[Collected data]
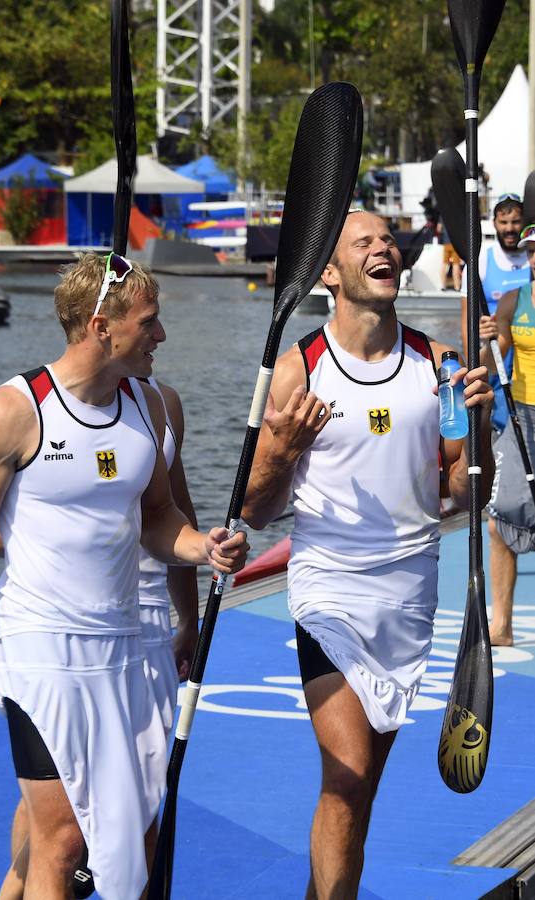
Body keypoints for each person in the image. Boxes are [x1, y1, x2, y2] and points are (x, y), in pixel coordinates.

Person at [0, 251, 248, 900]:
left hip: (127, 651)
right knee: (62, 841)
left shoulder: (148, 411)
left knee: (134, 847)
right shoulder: (8, 414)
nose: (161, 336)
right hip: (41, 651)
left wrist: (199, 547)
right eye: (149, 322)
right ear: (102, 328)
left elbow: (159, 517)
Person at [241, 211, 495, 900]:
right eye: (365, 242)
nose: (384, 248)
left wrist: (478, 434)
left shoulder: (439, 365)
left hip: (408, 597)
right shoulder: (298, 370)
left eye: (389, 241)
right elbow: (255, 511)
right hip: (329, 593)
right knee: (345, 775)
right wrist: (281, 452)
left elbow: (460, 492)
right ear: (329, 273)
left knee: (360, 795)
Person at [0, 374, 200, 899]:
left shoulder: (162, 402)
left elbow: (178, 511)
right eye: (148, 318)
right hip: (69, 628)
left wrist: (189, 621)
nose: (159, 333)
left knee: (145, 811)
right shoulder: (37, 411)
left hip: (149, 626)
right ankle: (14, 889)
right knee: (54, 818)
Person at [480, 223, 535, 646]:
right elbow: (492, 353)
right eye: (531, 252)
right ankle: (502, 626)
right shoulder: (516, 300)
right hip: (520, 420)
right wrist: (484, 341)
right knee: (500, 524)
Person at [460, 193, 529, 433]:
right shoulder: (480, 260)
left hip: (526, 363)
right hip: (494, 359)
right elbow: (467, 325)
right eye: (504, 222)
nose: (510, 229)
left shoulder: (532, 257)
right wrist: (473, 363)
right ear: (494, 223)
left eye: (515, 222)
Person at [440, 223, 462, 292]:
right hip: (455, 243)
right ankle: (457, 287)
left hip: (446, 243)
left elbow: (439, 228)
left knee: (445, 264)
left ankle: (443, 286)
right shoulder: (456, 217)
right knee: (456, 265)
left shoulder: (442, 216)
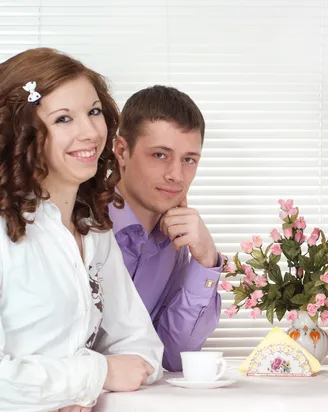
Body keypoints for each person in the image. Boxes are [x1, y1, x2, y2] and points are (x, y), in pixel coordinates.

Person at [0, 48, 163, 412]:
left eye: (93, 112)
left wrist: (80, 389)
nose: (90, 132)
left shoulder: (93, 230)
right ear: (21, 132)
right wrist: (92, 377)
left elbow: (142, 347)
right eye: (62, 119)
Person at [109, 85, 221, 372]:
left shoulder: (174, 244)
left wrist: (206, 260)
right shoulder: (81, 225)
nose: (175, 175)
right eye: (160, 155)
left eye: (188, 160)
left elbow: (173, 357)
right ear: (122, 150)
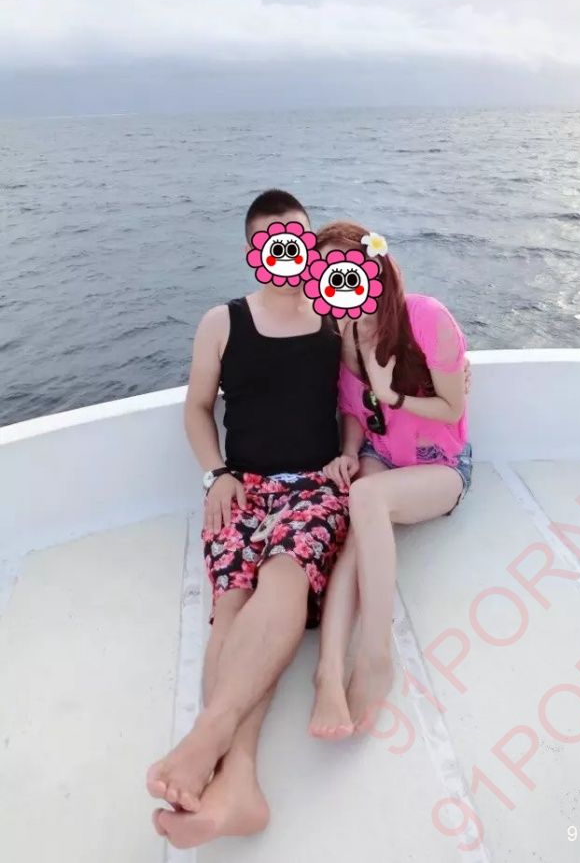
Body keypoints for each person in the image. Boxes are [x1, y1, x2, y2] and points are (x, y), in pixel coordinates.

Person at [148, 190, 350, 849]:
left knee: (285, 574)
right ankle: (239, 783)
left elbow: (359, 401)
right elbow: (197, 407)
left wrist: (349, 455)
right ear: (253, 252)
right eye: (274, 239)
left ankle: (210, 739)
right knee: (232, 600)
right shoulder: (222, 322)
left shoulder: (334, 317)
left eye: (299, 238)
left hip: (314, 487)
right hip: (241, 487)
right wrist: (217, 474)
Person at [308, 221, 472, 738]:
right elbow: (354, 412)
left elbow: (452, 408)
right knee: (354, 537)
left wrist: (392, 394)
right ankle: (328, 670)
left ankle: (375, 656)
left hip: (441, 466)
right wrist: (348, 452)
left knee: (367, 497)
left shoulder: (425, 318)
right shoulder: (341, 338)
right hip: (380, 454)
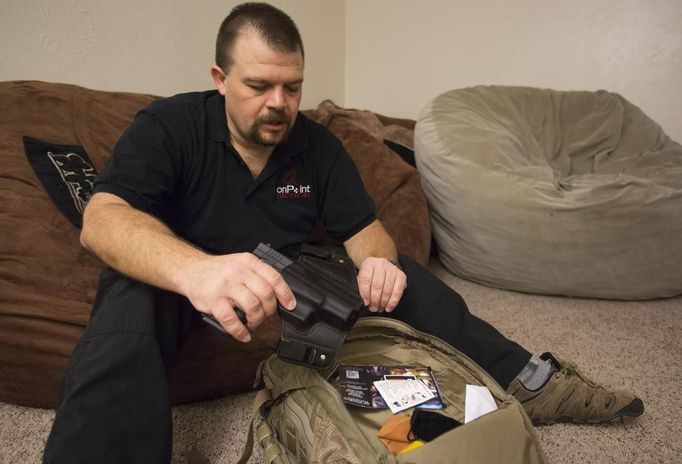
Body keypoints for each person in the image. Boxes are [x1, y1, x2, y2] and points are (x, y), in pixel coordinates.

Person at [42, 3, 643, 463]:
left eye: (293, 87)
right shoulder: (168, 126)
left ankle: (530, 380)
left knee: (404, 270)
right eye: (258, 86)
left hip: (289, 278)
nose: (278, 104)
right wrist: (198, 271)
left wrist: (378, 261)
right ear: (220, 78)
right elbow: (102, 220)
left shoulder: (317, 147)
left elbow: (365, 229)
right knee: (126, 301)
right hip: (188, 278)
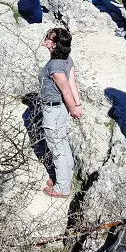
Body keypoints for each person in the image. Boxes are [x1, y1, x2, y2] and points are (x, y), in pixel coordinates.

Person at [39, 27, 82, 198]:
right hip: (60, 109)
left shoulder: (55, 67)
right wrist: (77, 105)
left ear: (55, 45)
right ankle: (65, 178)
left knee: (57, 147)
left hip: (54, 109)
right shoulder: (67, 59)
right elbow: (73, 84)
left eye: (48, 38)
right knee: (62, 144)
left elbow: (66, 90)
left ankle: (62, 188)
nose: (45, 39)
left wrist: (74, 110)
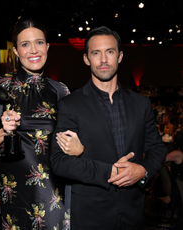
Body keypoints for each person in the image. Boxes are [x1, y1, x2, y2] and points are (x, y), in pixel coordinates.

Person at [50, 26, 167, 230]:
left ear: (120, 56)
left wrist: (143, 170)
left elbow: (157, 149)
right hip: (90, 216)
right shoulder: (70, 105)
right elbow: (59, 162)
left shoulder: (141, 104)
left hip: (134, 213)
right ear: (86, 59)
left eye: (110, 52)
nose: (103, 59)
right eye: (96, 53)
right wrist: (110, 171)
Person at [0, 19, 77, 230]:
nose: (33, 50)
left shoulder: (61, 91)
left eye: (39, 42)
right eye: (25, 44)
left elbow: (70, 144)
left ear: (48, 47)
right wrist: (2, 133)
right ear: (15, 51)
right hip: (10, 198)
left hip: (53, 195)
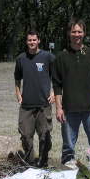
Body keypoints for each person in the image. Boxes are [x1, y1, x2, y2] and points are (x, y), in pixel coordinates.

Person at [52, 18, 90, 168]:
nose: (77, 34)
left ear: (84, 33)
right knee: (68, 145)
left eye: (79, 31)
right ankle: (68, 167)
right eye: (74, 31)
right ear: (69, 34)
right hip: (69, 110)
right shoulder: (61, 57)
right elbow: (57, 85)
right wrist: (58, 108)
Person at [14, 30, 55, 167]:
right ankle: (30, 163)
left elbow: (57, 77)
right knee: (26, 135)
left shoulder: (48, 57)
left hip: (44, 104)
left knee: (45, 135)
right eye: (29, 40)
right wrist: (18, 93)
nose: (32, 42)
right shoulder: (21, 58)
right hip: (26, 105)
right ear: (26, 42)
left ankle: (43, 163)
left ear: (39, 41)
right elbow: (17, 78)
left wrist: (54, 93)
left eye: (34, 40)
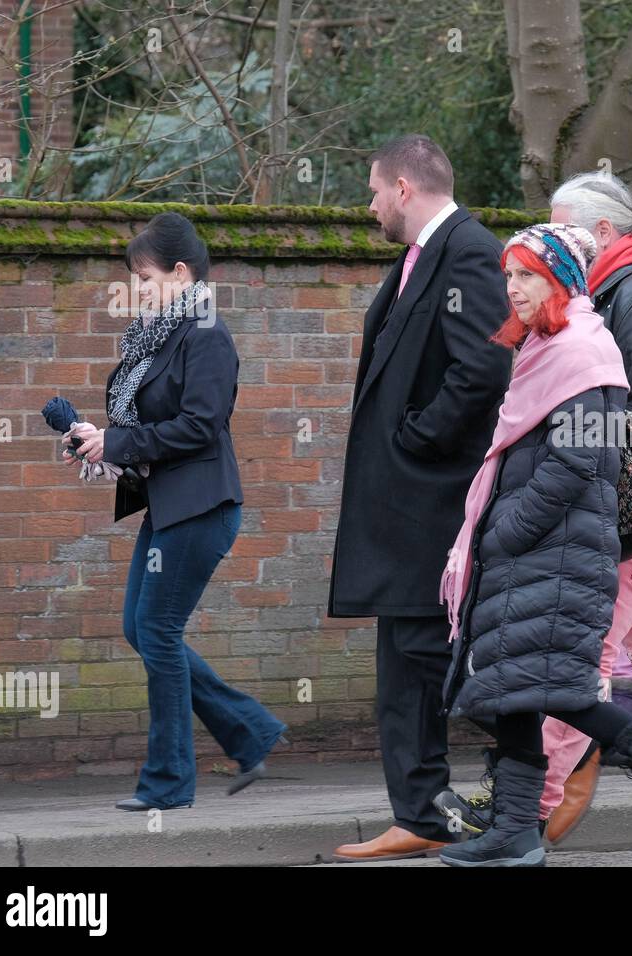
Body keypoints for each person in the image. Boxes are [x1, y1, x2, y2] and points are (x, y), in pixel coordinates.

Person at [436, 223, 632, 867]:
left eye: (527, 275)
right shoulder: (544, 348)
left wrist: (505, 532)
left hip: (557, 553)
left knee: (560, 691)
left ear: (562, 280)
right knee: (515, 687)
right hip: (532, 554)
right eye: (508, 275)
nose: (512, 288)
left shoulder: (585, 354)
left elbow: (578, 462)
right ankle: (514, 831)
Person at [62, 212, 287, 810]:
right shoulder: (157, 334)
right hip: (169, 506)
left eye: (144, 276)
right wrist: (100, 440)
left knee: (157, 631)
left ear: (181, 273)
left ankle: (168, 783)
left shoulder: (205, 333)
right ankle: (249, 730)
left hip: (201, 507)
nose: (136, 288)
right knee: (140, 627)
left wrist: (120, 442)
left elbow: (200, 425)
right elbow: (141, 425)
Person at [327, 135, 512, 861]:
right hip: (402, 502)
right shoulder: (418, 257)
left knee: (431, 657)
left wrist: (418, 440)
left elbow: (484, 364)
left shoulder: (466, 250)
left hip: (429, 498)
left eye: (374, 191)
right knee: (406, 660)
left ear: (404, 187)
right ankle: (421, 815)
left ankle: (560, 736)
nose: (370, 205)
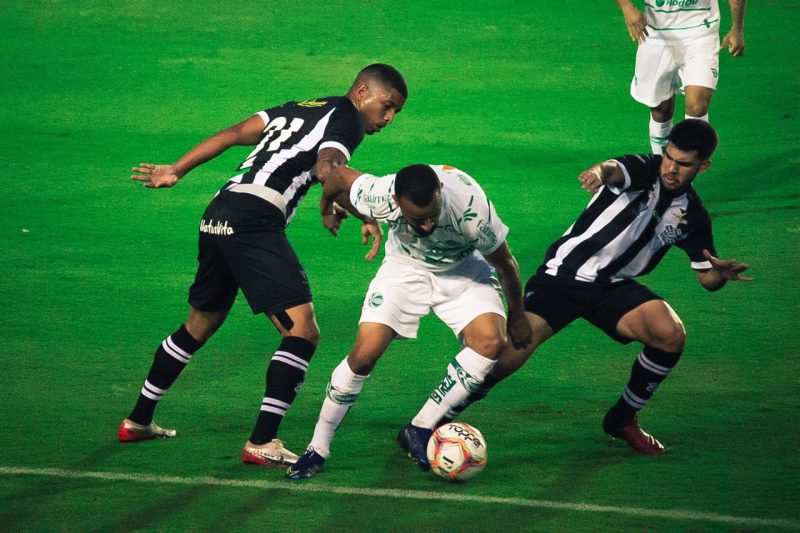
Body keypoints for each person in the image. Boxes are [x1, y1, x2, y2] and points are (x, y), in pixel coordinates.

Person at [118, 64, 408, 468]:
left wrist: (177, 169)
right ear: (362, 92)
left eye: (396, 112)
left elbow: (234, 133)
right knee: (303, 332)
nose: (390, 118)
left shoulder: (298, 107)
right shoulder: (348, 119)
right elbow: (330, 166)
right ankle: (263, 440)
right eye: (388, 105)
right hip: (254, 220)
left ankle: (137, 420)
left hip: (218, 212)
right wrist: (360, 208)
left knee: (199, 324)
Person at [440, 119, 752, 455]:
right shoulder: (645, 169)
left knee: (670, 334)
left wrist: (720, 275)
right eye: (670, 158)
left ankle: (623, 418)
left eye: (684, 164)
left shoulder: (693, 214)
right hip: (564, 277)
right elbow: (616, 169)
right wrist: (600, 172)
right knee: (504, 359)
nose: (672, 169)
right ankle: (437, 419)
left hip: (611, 287)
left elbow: (707, 278)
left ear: (703, 166)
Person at [285, 163, 533, 478]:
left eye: (433, 214)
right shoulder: (380, 194)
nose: (427, 225)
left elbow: (507, 265)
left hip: (463, 270)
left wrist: (518, 316)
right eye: (418, 219)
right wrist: (330, 210)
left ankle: (421, 427)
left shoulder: (472, 215)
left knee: (491, 342)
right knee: (363, 356)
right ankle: (316, 449)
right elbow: (335, 178)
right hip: (404, 269)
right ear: (398, 202)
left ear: (440, 193)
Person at [615, 0, 746, 154]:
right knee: (660, 110)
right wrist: (626, 7)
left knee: (697, 106)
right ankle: (661, 165)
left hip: (700, 31)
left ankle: (688, 173)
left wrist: (737, 27)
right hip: (656, 33)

*Problem*. Where the data above reaches the line holding "left eye: (396, 112)", begin printing, and stop after the line holding "left ear: (440, 193)". Each line must be reproduced exactly, with nothing else added.

*Solution below*.
left eye: (396, 112)
left elbow: (234, 133)
right knee: (303, 332)
nose: (390, 118)
left shoulder: (298, 107)
right shoulder: (348, 119)
right elbow: (330, 166)
right ankle: (263, 440)
right eye: (388, 105)
right hip: (254, 220)
left ankle: (137, 420)
left hip: (218, 212)
right wrist: (360, 208)
left knee: (199, 324)
Person at [440, 119, 752, 455]:
right shoulder: (645, 169)
left knee: (670, 334)
left wrist: (720, 275)
right eye: (670, 158)
left ankle: (623, 418)
left eye: (684, 164)
left shoulder: (693, 214)
right hip: (564, 277)
right elbow: (616, 169)
right wrist: (600, 172)
right knee: (504, 359)
nose: (672, 169)
right ankle: (437, 419)
left hip: (611, 287)
left elbow: (707, 278)
left ear: (703, 166)
Person at [285, 163, 533, 478]:
left eye: (433, 214)
right shoulder: (380, 194)
nose: (427, 225)
left elbow: (507, 265)
left hip: (463, 270)
left wrist: (518, 316)
right eye: (418, 219)
right wrist: (330, 210)
left ankle: (421, 427)
left shoulder: (472, 215)
left knee: (491, 342)
right knee: (363, 356)
right ankle: (316, 449)
right elbow: (335, 178)
right hip: (404, 269)
right ear: (398, 202)
left ear: (440, 193)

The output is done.